En 2018 a eu lieu « un forum public sur les activités minières et le développement de la MRC des Sources ». Un comité de citoyens s’est vu attribuer la tâche de déterminer quels coins du territoire seraient incompatibles avec l’activité minière. Voilà le piège : outre que leurs recommandations ne seront pas forcément prises en compte, il ne leur était pas permis de protéger l’ensemble de la MRC. Ça revient à leur demander quelles portions de territoire seraient sacrifiées… Comme si on vous demandait de désigner un de vos enfants pour l’envoyer à la guerre! Nous apprenons qu’une « ultime consultation » aura lieu le 15 février concernant les activités minières dans la MRC des Sources.

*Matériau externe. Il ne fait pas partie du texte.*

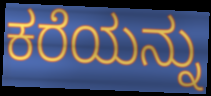
ಕರೆಯನ್ನು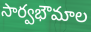
సార్వభౌమాలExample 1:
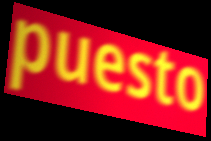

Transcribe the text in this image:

puesto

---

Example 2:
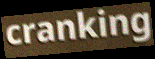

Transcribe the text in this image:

cranking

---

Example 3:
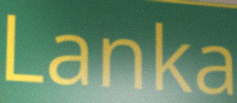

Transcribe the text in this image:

Lanka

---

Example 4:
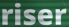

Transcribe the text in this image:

riser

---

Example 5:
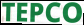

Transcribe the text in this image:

TEPCO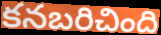
కనబరిచింది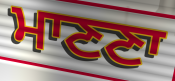
ਮਾਣਣਾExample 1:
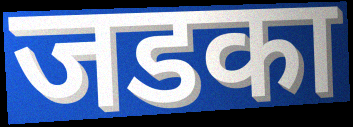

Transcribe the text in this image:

जडका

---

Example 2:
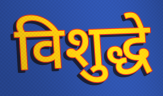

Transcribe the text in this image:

विशुद्धे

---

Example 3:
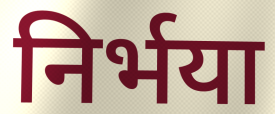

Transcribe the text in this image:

निर्भया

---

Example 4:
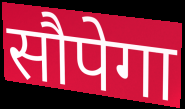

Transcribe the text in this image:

सौपेगा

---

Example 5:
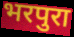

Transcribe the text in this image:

भरपुरा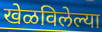
खेळविलेल्याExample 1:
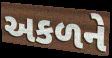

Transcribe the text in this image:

અકળને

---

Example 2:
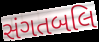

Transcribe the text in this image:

સંગતબલિ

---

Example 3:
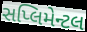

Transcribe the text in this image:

સપ્લિમેન્ટલ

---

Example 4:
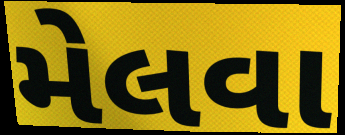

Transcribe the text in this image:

મેલવા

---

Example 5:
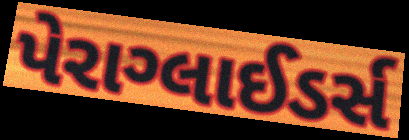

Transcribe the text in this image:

પેરાગ્લાઈડર્સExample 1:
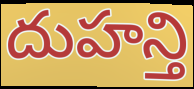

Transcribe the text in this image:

దుహన్తి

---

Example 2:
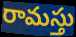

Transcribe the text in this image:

రామస్తు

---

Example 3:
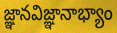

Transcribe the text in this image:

జ్ఞానవిజ్ఞానాభ్యాం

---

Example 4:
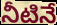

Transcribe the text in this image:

నీటినే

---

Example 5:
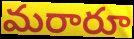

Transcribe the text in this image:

మరారూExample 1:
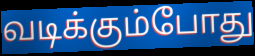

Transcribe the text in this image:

வடிக்கும்போது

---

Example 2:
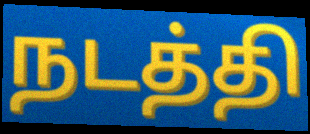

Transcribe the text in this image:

நடத்தி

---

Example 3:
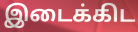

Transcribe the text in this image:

இடைக்கிட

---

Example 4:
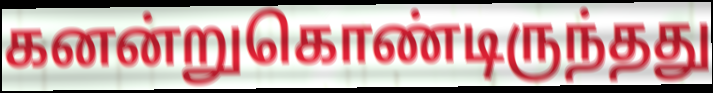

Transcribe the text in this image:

கனன்றுகொண்டிருந்தது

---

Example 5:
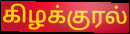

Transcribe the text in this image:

கிழக்குரல்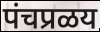
पंचप्रळय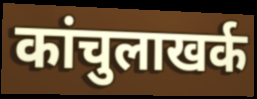
कांचुलाखर्कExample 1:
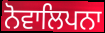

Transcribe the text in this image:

ਨੋਵਾਲਿਪਨਾ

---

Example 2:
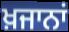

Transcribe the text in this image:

ਖ਼ਜਾਨਾਂ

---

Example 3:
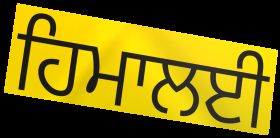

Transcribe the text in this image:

ਹਿਮਾਲਈ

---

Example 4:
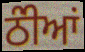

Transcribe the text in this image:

ਠੰੀਆਂ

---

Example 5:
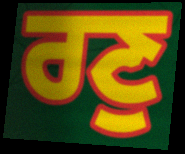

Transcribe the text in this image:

ਰਣੁ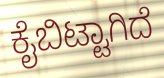
ಕೈಬಿಟ್ಟಾಗಿದೆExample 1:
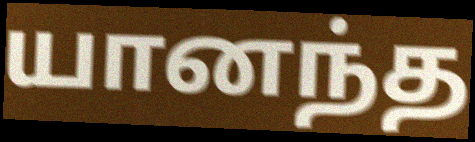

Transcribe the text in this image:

யானந்த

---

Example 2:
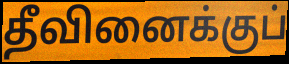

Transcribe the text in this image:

தீவினைக்குப்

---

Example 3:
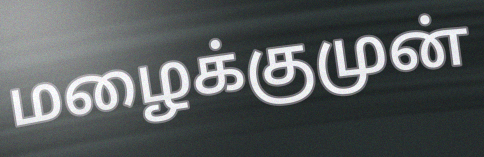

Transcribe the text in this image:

மழைக்குமுன்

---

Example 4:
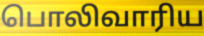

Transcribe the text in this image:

பொலிவாரிய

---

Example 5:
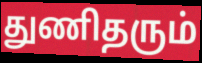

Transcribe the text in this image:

துணிதரும்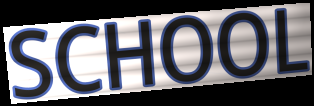
SCHOOLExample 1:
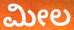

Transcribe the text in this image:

ಮೀಲ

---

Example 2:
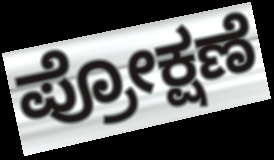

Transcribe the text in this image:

ಪ್ರೋಕ್ಷಣೆ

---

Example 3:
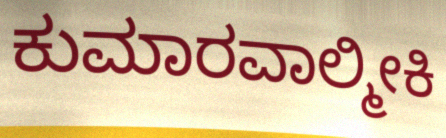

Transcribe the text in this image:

ಕುಮಾರವಾಲ್ಮೀಕಿ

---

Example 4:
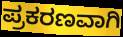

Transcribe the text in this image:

ಪ್ರಕರಣವಾಗಿ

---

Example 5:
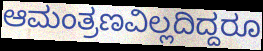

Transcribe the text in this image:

ಆಮಂತ್ರಣವಿಲ್ಲದಿದ್ದರೂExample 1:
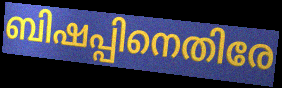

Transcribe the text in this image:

ബിഷപ്പിനെതിരേ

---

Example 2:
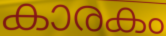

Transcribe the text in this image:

കാരകം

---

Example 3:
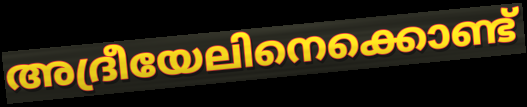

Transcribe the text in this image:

അദ്രീയേലിനെക്കൊണ്ട്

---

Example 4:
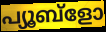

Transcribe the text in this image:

പ്യൂബ്ളോ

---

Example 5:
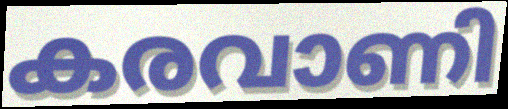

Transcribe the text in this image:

കരവാണി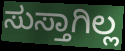
ಸುಸ್ತಾಗಿಲ್ಲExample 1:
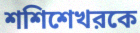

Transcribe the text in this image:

শশিশেখরকে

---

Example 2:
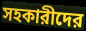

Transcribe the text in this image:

সহকারীদের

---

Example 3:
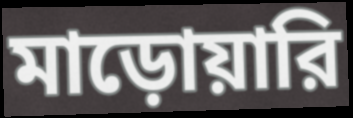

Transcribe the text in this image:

মাড়োয়ারি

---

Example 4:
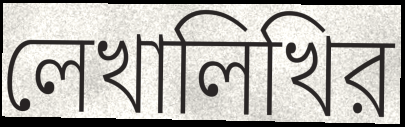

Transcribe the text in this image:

লেখালিখির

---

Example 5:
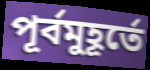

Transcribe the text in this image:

পূর্বমুহূর্তেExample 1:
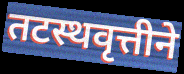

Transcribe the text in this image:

तटस्थवृत्तीने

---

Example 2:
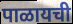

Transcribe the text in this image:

पाळायची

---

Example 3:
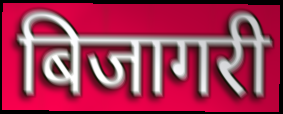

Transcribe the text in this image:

बिजागरी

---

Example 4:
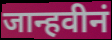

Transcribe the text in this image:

जान्हवीनं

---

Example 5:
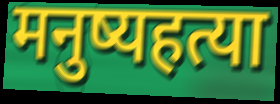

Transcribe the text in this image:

मनुष्यहत्या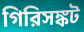
গিরিসঙ্কট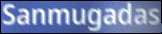
Sanmugadas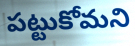
పట్టుకోమని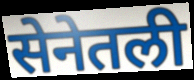
सेनेतलीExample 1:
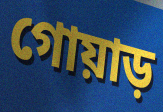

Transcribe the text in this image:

গোয়াড়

Le journaliste de Radio-Canada mentionne alors que 73% du territoire sera préservé, mais pas forcément toutes les terres agricoles. Certaines maisons ou certains hameaux pourraient aussi être expropriés pour satisfaire des entreprises privées, en quête de métaux rares principalement. Donc, plus du quart de notre coin de pays est menacé… Nous sommes tous concernés, car nous partageons les mêmes nappes phréatiques et respirons le même air. Le petit paradis où vous habitez est-il menacé par des permis (claims miniers) déjà octroyés par le provincial? Allez consulter « mes requêtes SIGEOM ».

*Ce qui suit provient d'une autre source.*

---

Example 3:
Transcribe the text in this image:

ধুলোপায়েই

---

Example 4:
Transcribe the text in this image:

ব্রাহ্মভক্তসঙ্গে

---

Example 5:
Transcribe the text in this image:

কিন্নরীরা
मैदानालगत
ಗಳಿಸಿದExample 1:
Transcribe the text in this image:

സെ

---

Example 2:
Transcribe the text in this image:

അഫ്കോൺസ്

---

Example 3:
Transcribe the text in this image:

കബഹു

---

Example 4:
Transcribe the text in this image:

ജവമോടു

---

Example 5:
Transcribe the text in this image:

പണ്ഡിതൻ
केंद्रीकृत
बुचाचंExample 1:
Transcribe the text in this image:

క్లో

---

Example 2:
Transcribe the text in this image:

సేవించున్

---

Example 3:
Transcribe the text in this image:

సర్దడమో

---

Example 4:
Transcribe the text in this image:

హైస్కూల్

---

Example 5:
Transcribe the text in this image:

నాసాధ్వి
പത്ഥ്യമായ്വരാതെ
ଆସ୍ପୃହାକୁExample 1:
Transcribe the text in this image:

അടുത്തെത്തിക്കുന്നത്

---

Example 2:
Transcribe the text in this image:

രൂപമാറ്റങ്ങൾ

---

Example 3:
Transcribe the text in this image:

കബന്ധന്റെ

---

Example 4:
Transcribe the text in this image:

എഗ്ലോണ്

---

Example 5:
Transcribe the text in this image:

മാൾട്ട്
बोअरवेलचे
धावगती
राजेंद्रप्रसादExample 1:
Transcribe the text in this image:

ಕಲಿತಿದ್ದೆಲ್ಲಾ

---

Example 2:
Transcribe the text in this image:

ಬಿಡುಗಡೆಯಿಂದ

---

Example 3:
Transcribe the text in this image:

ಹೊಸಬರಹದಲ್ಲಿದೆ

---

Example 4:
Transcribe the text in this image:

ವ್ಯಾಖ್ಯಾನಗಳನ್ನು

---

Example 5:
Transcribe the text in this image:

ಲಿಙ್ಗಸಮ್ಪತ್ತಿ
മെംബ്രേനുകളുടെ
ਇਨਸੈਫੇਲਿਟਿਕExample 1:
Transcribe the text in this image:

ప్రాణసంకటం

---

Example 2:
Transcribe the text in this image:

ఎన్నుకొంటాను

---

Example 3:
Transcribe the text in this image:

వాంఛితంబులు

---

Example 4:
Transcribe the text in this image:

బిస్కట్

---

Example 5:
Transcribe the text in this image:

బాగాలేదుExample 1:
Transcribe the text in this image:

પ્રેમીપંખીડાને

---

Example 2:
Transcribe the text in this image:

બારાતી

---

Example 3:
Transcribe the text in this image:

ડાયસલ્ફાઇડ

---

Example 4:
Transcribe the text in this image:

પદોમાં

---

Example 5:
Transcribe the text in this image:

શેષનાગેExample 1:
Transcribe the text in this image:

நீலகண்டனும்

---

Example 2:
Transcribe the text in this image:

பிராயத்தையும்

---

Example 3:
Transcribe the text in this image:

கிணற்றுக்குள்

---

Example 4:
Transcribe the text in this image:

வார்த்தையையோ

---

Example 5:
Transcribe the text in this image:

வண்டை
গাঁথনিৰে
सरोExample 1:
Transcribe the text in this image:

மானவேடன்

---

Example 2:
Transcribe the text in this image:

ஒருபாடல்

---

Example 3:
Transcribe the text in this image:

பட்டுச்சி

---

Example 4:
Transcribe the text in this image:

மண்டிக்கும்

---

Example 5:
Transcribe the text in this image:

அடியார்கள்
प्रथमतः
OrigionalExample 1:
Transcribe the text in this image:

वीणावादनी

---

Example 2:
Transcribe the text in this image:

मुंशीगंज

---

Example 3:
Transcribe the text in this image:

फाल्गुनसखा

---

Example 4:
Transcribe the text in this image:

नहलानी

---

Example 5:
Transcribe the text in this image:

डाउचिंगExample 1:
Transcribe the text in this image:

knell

Notre province est encore assujettie à la loi sur les mines, vieille de plus d’un siècle, décrétant que le sous-sol et ses richesses appartiennent à l’État. Le gouvernement Legault a dévoilé son insatiable appétit industriel; voulant augmenter la production énergétique de 50%… Ce gouvernement a récemment octroyé deux fois plus de permis miniers. Hormis une action collective, notre seul recours est de refuser l’accès à nos terrains à ces entreprises minières pour qu’elles ne puissent y faire les prélèvements nécessaires pour valider une possible exploration. Quels seraient ces besoins démesurés alors que la planète maganée requiert une sobriété de nos dépenses énergétiques? Pour vendre de l’électricité aux États-Unis (et rapatrier en échanges leurs boues toxiques maintenant interdites d’épandage sur les terres agricoles du Maine)? Pour avoir plus de centres de données aussi voraces en électricité qu’en données personnelles? Pour changer de cellulaire aux trois ans? Pour n’avoir plus que des voitures électriques dont l’empreinte environnementale est très discutable. N’est-ce pas aussi fragile en cas de panne électrique prolongée, comme lors du verglas de 1998?